After which a farewell message for you.
Output:

Output of Saved File:

Conclusion
Constructing your individual Private AI CLI utility utilizing Huggingface SmoLM is greater than only a enjoyable undertaking. It’s the gateway to understanding and making use of cutting-edge AI applied sciences in a sensible, accessible means. By way of this text, we have now explored the way to use the facility of compact SLM to create an interesting consumer interface proper in your terminal.
All of the code used on this Private AI CLI
Key Takeaways
- Article demonstrates that constructing a private AI assistant is inside attain for builders of assorted talent ranges. and {hardware} ranges.
- By using SmolLM, a compact but succesful language mannequin, the undertaking reveals the way to create an AI chat utility that doesn’t require heavy computational sources and makes it appropriate for small, low-power {hardware}.
- The undertaking showcases the facility of integrating totally different applied sciences to create a purposeful feature-rich utility.
- By way of the usage of Typer and Wealthy libraries, the article emphasizes the significance of making an intuitive and visually interesting command-line interface, enhancing consumer expertise even in a text-based surroundings.
Ceaselessly Requested Questions
A. Sure, You possibly can tweak the immediate template to your domain-specific selection of help. Experiment with immediate, and mannequin parameters like temperature and max_lenght to regulate the fashion responses. For, coaching together with your knowledge you need to attempt PEFT fashion coaching similar to LORA, or you should utilize RAG sort utility to make use of your knowledge instantly with out altering mannequin weights.
A. This private AI chat is designed for Native Use, so your knowledge stays private so long as you replace your mannequin weight by fine-tuning it together with your knowledge. As a result of whereas fine-tuning in case your coaching knowledge comprise any private data it can have an imprint on the mannequin weight. So, watch out and sanitize your dataset earlier than fine-tuning.

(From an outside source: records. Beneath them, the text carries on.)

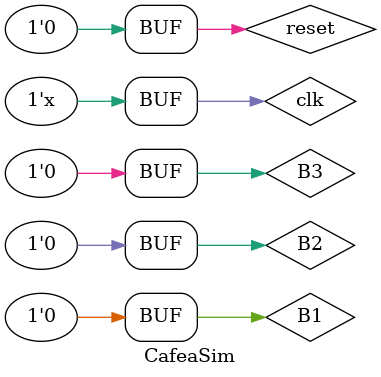
<source format=v>
`timescale 1ns / 1ps


module CafeaSim();
    reg clk, reset, B1, B2, B3;
    wire EB, ER1, ER2;
    wire [3:0] state;
    
    cafea Cafea(B1, B2, B3, clk, reset, state, EB, ER1, ER2);
    initial begin
        clk = 0;
        reset = 1;
    #15 
        reset = 0;
    #15 
        B1 = 0;
        B2 = 0;
        B3 = 0;
    #15 
        B1 = 0;
        B2 = 0;
        B3 = 1;
        
    #40
        B1 = 0;
        B2 = 0;
        B3 = 0;
    end
    always
    #15 
       clk = !clk;
endmodule

</source>
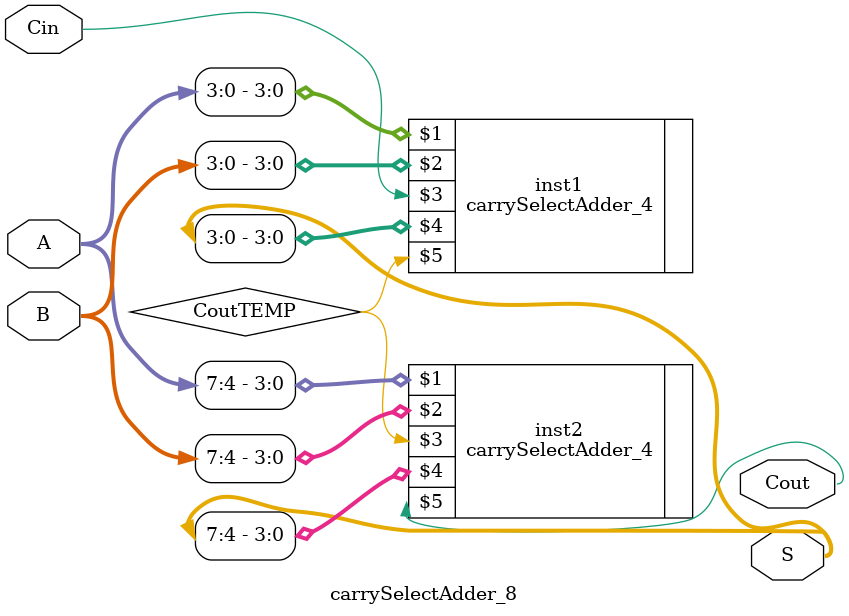
<source format=v>
module carrySelectAdder_8(A, B, Cin, S, Cout);

	input [7: 0] A, B;
	input Cin;
	output [7: 0] S;
	output Cout;
	wire CoutTEMP;

	carrySelectAdder_4 inst1(A[3: 0], B[3: 0], Cin, S[3: 0], CoutTEMP);
	carrySelectAdder_4 inst2(A[7: 4], B[7: 4], CoutTEMP, S[7: 4], Cout);

	

endmodule

</source>
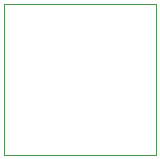
<source format=gbr>
G04 #@! TF.GenerationSoftware,KiCad,Pcbnew,5.1.5+dfsg1-2build2*
G04 #@! TF.CreationDate,2020-11-19T12:47:17+00:00*
G04 #@! TF.ProjectId,EncoderBoard_IG,456e636f-6465-4724-926f-6172645f4947,rev?*
G04 #@! TF.SameCoordinates,Original*
G04 #@! TF.FileFunction,Profile,NP*
%FSLAX46Y46*%
G04 Gerber Fmt 4.6, Leading zero omitted, Abs format (unit mm)*
G04 Created by KiCad (PCBNEW 5.1.5+dfsg1-2build2) date 2020-11-19 12:47:17*
%MOMM*%
%LPD*%
G04 APERTURE LIST*
%ADD10C,0.050000*%
G04 APERTURE END LIST*
D10*
X141478000Y-81343500D02*
X154305000Y-81343500D01*
X141478000Y-94107000D02*
X141478000Y-81343500D01*
X154305000Y-94107000D02*
X141478000Y-94107000D01*
X154305000Y-81343500D02*
X154305000Y-94107000D01*
M02*

</source>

A. SLM fashions are constructed utilizing high-quality coaching knowledge for small units, it has solely 100M to 3B parameters, whereas LLM is educated on and for giant computationally heavy {hardware} and consists of 100B to trillions of parameters. These LLMs are coaching on knowledge obtainable on the web. So, SML won’t compete with the LLM in width and depth. However SLM efficiency is effectively in its measurement classes.
The media proven on this article just isn’t owned by Analytics Vidhya and is used on the Creator’s discretion.